Avrasya dayanışmasında ŞİÖ’nün rolü

12-14 Eylül arasında Sincan Üniversitesi Orta Asya Merkezi'nin Urumçi'de düzenlediği "2014 Sonrası Orta Asya ve Şanghay İşbirliği Örgütü'nün (ŞİÖ) Rolü" konulu uluslararası bir toplantıya katıldım. Çin, Rusya, Kazakistan, Kırgızistan, Tacikistan, İran, Hindistan, Pakistan ve Türkiye'den katılımın olduğu toplantının çalışma dilleri Çince, Rusça ve İngilizce idi.

2014 tarihi, ABD'nin askerlerini Afganistan'dan çekeceğini ilan ettiği yıl olduğu için seçilmişti.

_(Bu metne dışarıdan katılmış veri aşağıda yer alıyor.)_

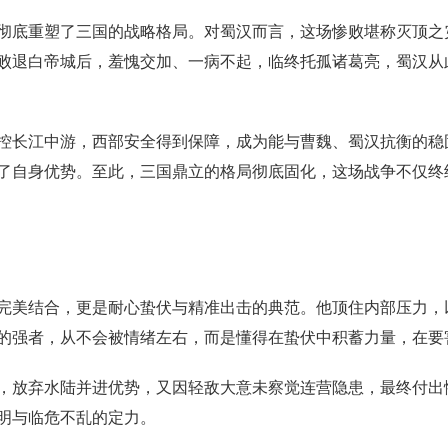
彻底重塑了三国的战略格局。对蜀汉而言，这场惨败堪称灭顶之
败退白帝城后，羞愧交加、一病不起，临终托孤诸葛亮，蜀汉从
控长江中游，西部安全得到保障，成为能与曹魏、蜀汉抗衡的稳
了自身优势。至此，三国鼎立的格局彻底固化，这场战争不仅终
完美结合，更是耐心蛰伏与精准出击的典范。他顶住内部压力，
的强者，从不会被情绪左右，而是懂得在蛰伏中积蓄力量，在要
，放弃水陆并进优势，又因轻敌大意未察觉连营隐患，最终付出
明与临危不乱的定力。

Milli devleti temel alan bir yaklaşım

Öncelikle bu toplantının hiç kimsenin "gösteri" yapmadığı, bütün katılımcıların gerçeğe ulaşma amacıyla "köşeli" konuşup, birbirlerini dikkatle dinlediği bir etkinlik olduğunu belirtmeliyim. Toplantıya egemen olan ortak istem, ŞİÖ'nün işbirliği kapsamını genişletip, uluslararası düzlemde daha etkin bir rol oynaması gerektiği yönündeydi. Tartışmalarda çözümden çok arayışın hâkim olduğu alan ise, bunun nasıl ve hangi araç ya da düzenekler aracılığıyla gerçekleştirilebileceğine ilişkindi. Bu sorunsalın odak noktasını da, değişik ülkelerin Avrasya Dayanışması'ndan farklı beklentilerini ortak eylem temelinde karşılayacak bir eşgüdümün, bu ülkelerin ulusal egemenliklerini çiğnemeden nasıl sağlanabileceği oluşturmaktaydı.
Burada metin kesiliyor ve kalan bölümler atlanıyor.